This disclosure relates generally to guidewires, and more particularly, to a system and method of integrating electromagnetic microsensors into interventional endovascular devices (guidewires) for tracking the guidewires within vessels of the body with a surgical navigation system.
Guidewires are used in the body, particularly the vascular system in endovascular applications. Guidewires are used to aid in the insertion of catheters into the body and to evaluate the vessel along which the catheter will travel. In general, a guidewire is inserted into a body system such as the vascular system at the point of entry, which is usually a small percutaneous incision in the arm, leg or groin, and advanced through the lumen in one or more blood vessels to the target site. A generally hollow cylindrical catheter is slipped over the guidewire and directed to the target site by following the guidewire. The catheter doesn't have the stiffness or rigidity of the guidewire. The guidewire and catheter must be precisely and efficiently positioned at a predetermined location within the blood vessel in order to most effectively treat the underlying medical condition.
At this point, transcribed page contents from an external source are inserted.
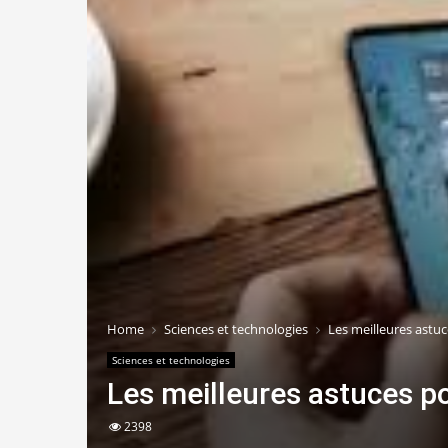
Home
Sciences et technologies
Les meilleures astu
Sciences et technologies
Les meilleures astuces p
2398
Surgical navigation systems track the precise location of surgical instruments in relation to multidimensional images of a patient's anatomy. Additionally, surgical navigation systems use visualization instruments to provide the surgeon with co-registered views of these surgical instruments with the patient's anatomy. Surgical navigation systems may be based on any known tracking technology such as, for example, electromagnetic tracking technology. The surgical navigation system determines the position and/or orientation of a microsensor within a surgical instrument (e.g., a guidewire or a catheter) and conveys this location to a user. The position and orientation information can be conveyed by virtually superimposing a graphic representation of a portion of the surgical instrument onto a patient image. The surgical instrument can be viewed in real-time or near real-time as it passes through the patient. Accordingly, the user receives visual feedback to help navigate or guide the surgical instrument to the target site.
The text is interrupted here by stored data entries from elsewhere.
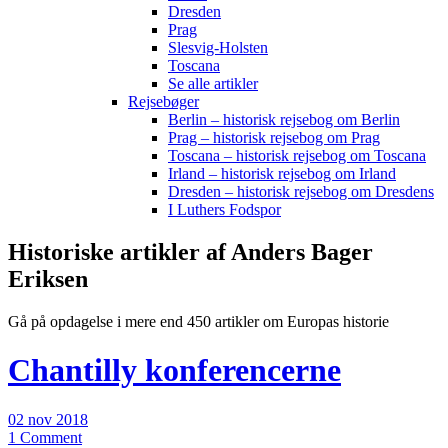
Dresden
Prag
Slesvig-Holsten
Toscana
Se alle artikler
Rejsebøger
Berlin – historisk rejsebog om Berlin
Prag – historisk rejsebog om Prag
Toscana – historisk rejsebog om Toscana
Irland – historisk rejsebog om Irland
Dresden – historisk rejsebog om Dresdens
I Luthers Fodspor
Historiske artikler af Anders Bager
Eriksen
Gå på opdagelse i mere end 450 artikler om Europas historie
Chantilly konferencerne
02 nov 2018
1 Comment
There are clinical benefits to electromagnetically tracking a portion or entire length of a guidewire that is used in endovascular interventional applications. One benefit is that a user can more efficiently navigate a guidewire to the target site with the aid of a three-dimensional (3D) surgical navigation tracking system. Another benefit is that the tracking system will provide real-time location data of the guidewire to the user, requiring a lower radiation dose from the imaging apparatus.
It is very difficult to incorporate electromagnetically trackable sensors of high signal strength into devices of the sizes provided by typical guidewires having a diameter of less than a 1 mm. These electromagnetically trackable sensors may require a shielded type of electrical connection (e.g., coax or twisted pair) with the surgical navigation tracking system to reduce the introduction of noise into the electromagnetic signal. The sensors must efficiently occupy the volume available to maximize signal strength without affecting the clinical and mechanical performance of the guidewire. The guidewire must be robust for the clinical applications contemplated and the electromagnetically trackable sensors must have minimal impact on the mechanical performance of the guidewire, especially with regards to pushability and steerability.
Therefore, it is desirable to provide a guidewire with rugged integration of a plurality of electromagnetically trackable microsensors into a guidewire with minimal impact on the performance of the guidewire during clinical applications.